For a man receiving oral from a female sex worker when no condom is used, are there methods that demonstrably reduce the chance of getting an STD? I'm looking at this from an engineering point of view (trying to put real NUMBERS to this question).
My idea is to:
1. Have the sex worker gargle vigorously for 30 seconds with Scope or something stronger. Please suggest something better than mouthwash, if it would be helpful.
2. After receiving oral sex (up to 30 minutes), rub lots of hand sanitizer of the penis, scrotum and pubic area.
3. Urinate soon and pee hard, to remove fluids from inside the urethra.
Would this do much to reduce the chances of contracting an STD or would it already be too late to prevent infection/transfer? Reducing a 0.01% chance to 0.009% isn't worth the bother, but reducing 5% to 0.5% definitely IS.

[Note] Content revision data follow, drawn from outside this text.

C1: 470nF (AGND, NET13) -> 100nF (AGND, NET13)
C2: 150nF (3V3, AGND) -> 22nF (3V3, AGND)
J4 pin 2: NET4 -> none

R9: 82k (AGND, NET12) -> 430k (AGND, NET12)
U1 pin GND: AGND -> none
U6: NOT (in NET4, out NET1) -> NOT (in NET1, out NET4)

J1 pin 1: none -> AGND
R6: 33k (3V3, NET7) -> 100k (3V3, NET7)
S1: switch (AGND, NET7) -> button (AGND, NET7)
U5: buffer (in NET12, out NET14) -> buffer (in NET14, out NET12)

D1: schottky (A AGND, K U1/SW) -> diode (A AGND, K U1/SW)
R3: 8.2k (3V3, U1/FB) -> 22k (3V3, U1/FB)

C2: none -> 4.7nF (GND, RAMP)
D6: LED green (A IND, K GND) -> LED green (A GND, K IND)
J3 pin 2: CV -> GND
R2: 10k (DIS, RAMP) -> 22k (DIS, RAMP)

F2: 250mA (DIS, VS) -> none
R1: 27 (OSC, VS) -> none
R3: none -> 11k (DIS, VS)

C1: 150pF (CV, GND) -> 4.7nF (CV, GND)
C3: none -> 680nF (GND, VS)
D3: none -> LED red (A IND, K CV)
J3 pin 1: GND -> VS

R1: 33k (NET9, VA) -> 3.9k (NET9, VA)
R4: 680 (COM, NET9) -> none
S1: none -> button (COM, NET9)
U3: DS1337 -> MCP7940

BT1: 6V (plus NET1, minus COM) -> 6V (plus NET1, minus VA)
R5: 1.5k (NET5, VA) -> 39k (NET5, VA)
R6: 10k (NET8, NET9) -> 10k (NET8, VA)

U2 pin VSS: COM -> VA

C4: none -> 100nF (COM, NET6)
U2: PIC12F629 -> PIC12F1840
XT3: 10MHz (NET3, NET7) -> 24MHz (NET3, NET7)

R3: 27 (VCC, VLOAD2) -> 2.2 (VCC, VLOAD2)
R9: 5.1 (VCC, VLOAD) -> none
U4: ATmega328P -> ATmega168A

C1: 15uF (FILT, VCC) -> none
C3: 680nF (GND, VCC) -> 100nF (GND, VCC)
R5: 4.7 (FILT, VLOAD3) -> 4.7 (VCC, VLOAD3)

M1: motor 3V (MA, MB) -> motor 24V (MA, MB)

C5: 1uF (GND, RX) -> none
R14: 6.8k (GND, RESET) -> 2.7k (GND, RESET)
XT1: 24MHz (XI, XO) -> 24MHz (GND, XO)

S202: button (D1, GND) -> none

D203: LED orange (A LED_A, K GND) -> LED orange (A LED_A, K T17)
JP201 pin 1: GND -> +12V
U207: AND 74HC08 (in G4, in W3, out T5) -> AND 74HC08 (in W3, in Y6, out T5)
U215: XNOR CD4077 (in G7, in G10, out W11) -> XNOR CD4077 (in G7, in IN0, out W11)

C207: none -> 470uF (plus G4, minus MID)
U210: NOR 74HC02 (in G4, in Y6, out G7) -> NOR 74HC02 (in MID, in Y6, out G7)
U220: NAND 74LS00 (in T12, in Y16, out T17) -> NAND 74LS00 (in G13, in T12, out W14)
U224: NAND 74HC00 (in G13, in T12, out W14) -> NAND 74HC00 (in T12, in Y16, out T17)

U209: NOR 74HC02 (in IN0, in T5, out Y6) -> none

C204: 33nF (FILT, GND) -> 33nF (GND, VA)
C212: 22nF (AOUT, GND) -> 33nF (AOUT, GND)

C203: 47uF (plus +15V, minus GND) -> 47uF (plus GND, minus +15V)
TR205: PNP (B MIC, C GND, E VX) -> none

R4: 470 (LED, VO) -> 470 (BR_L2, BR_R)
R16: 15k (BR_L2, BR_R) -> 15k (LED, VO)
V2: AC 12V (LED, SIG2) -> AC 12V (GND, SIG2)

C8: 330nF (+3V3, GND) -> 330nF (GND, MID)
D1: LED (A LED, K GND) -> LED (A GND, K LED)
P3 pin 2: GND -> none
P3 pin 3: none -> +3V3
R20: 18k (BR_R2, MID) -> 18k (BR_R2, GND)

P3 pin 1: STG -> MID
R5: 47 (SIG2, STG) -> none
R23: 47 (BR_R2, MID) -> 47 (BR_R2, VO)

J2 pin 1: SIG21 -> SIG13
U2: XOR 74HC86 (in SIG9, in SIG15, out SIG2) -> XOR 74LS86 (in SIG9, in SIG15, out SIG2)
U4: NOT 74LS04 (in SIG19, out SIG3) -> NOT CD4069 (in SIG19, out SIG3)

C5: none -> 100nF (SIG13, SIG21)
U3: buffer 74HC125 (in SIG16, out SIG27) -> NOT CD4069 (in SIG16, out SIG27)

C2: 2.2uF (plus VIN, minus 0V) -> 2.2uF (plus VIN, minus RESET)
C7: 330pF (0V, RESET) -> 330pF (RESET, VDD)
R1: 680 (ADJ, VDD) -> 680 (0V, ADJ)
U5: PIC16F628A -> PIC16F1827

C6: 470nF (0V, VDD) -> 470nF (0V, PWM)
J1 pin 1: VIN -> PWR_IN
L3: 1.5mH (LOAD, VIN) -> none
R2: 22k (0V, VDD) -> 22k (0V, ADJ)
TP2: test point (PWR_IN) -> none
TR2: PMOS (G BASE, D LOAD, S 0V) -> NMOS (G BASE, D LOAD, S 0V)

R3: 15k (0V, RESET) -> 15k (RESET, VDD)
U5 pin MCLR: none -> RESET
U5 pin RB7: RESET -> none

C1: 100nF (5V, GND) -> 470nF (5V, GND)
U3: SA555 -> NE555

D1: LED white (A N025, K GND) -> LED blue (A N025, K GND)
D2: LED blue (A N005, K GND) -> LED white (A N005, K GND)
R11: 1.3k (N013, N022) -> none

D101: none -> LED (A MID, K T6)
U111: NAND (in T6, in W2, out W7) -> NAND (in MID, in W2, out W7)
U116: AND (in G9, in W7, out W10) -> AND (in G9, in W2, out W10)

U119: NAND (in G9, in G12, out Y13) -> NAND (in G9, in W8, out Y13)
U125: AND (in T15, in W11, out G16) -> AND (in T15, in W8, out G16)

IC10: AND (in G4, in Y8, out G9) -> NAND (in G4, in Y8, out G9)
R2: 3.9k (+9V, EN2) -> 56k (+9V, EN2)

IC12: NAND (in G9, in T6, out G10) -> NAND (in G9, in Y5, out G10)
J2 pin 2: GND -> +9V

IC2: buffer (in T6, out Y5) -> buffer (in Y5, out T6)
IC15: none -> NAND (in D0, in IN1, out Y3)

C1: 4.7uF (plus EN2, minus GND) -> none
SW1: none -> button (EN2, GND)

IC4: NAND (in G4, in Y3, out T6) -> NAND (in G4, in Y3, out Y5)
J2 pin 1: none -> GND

Also, would protecting the urethra during unprotected oral sex help much (such as using by applying a small round waterproof Band-Aid over the penis tip beforehand)? I couldn't find much about HOW the urethra is involved in catching an STD (most references indicate skin-to-skin, which begs the question about the safety of handshakes if a co-worker doesn't wash after peeing).
Finally, after reading DOZENS of forum posts, all I hear, overall, is that unprotected oral sex from a sex worker is "low risk", "generally safe sex" and other vague, numberless terms. I want NUMBERS!!! I can't find any overall risk statistics in terms such as overall STD infection rate per 1,000 unprotected oral sex events from sex workers. Do any such numbers exist? BBBJ (unprotected oral) is the number one request of clients and the number one offering of sex workers. In the hundreds of reviews I've read, I've NEVER read that someone caught an STD. Are my chances higher than 1 in 1,000? 1 in 100? 1 in 10? Let's see if we can quantify this clearly!
Note: I know that the HIV risk is effectively zero, based on a lack of substantiated cases and that Herpes is ubiquitous and not too much of a worry (we probably already have it), but I'm more concerned about the other STDs.